The Minneapolis Park Board rejected a $43 million redesign of the Hiawatha Golf Course for a second time Wednesday night following a zealous debate between ecological sustainability and historic preservation.
Park staff have recommended reducing the number of holes from 18 to nine in hopes of improving flood resiliency and reducing excessive groundwater pumping at the low-lying course abutting Lake Hiawatha. The 5-4 decision means the course will remain unchanged, with 18 holes.
The plan was the result of a yearslong process that included a community advisory committee, extensive public engagement and multiple Park Board meetings prolonged by passionate pushback from those who opposed any change, those who wanted to revert the golf course to its natural form as a floodplain and other views in between.
It went before the Park Board for a vote in April and failed on a technicality then.
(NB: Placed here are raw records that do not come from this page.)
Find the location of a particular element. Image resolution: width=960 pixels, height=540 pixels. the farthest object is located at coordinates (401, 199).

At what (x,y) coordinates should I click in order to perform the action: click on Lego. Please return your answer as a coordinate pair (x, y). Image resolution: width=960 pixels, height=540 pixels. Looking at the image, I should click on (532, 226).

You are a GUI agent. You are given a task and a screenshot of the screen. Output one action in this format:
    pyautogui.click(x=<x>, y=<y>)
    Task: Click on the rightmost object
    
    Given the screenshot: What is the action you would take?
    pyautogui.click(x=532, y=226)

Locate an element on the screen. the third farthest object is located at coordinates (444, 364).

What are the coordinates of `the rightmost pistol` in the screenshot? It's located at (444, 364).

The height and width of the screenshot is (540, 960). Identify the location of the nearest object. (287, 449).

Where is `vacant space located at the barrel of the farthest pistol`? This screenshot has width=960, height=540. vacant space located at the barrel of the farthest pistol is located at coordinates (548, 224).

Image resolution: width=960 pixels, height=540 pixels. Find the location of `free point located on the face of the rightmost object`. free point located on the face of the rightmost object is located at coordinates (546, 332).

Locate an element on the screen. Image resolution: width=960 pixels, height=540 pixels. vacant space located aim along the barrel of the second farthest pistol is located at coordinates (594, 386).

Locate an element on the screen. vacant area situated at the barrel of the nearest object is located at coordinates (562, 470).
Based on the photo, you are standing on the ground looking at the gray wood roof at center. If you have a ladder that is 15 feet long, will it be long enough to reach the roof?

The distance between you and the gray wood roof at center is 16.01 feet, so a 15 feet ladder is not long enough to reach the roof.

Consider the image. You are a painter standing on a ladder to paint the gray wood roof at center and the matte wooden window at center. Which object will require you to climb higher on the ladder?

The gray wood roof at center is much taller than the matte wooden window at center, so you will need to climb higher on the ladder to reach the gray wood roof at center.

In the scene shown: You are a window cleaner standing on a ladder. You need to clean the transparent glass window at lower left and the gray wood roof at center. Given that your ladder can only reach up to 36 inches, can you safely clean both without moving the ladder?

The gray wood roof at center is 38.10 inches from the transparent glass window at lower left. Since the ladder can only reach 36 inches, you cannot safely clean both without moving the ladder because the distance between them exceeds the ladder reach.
Commissioners resurrected it for a second try.
"We have an obligation to ecology here," park landscape architect Tyler Pederson urged in his presentation of the plan. "Even though this year is drier, overall we are getting wetter and hotter. … This plan pushes toward a balance of golf and other activities set in the landscape, guided by water management. … It recognizes that restoration of natural processes are a goal greater than those supporting human activities on the site."
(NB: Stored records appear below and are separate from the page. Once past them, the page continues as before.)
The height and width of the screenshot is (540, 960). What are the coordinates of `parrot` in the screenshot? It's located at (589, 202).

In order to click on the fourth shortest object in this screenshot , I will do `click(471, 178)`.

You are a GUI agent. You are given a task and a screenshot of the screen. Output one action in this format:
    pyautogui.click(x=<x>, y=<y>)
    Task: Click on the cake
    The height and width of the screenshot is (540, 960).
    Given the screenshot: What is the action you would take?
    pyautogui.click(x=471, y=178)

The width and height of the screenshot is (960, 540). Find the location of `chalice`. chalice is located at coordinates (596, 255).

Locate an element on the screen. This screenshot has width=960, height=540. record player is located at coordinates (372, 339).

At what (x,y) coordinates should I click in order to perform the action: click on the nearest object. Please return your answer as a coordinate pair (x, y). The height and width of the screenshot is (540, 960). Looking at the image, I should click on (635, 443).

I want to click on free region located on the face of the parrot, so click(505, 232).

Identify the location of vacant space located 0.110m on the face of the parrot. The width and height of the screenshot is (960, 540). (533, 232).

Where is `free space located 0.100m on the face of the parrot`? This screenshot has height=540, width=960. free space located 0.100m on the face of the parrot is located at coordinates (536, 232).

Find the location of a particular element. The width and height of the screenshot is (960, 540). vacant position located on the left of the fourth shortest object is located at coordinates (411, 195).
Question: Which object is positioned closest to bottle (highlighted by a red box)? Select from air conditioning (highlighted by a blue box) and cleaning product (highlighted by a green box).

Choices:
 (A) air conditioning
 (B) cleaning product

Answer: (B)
In 2014, storms inundated Hiawatha Golf Course and kept swaths of it out of service for more than a year.
Even on clear days, the Park Board pumps groundwater out of the course to keep it dry enough for play because the course sits below the level of Lake Hiawatha and would fill with water without constant intervention. The board pumps more than 300 million gallons of groundwater a year from the course, in excess of state water appropriation laws. It is currently operating on a temporary DNR permit that calls for a long-term solution.
Hiawatha's significance to Black golfers was a key sticking point in the fight over its future. For decades it has hosted the Upper Midwest Bronze Golf Tournament, created in 1939 for Black golfers when the Professional Golfers Association would admit whites only. Even so, Black golfers weren't allowed inside the clubhouse until Minneapolis golf champion Solomon Hughes Sr. fought to integrate it.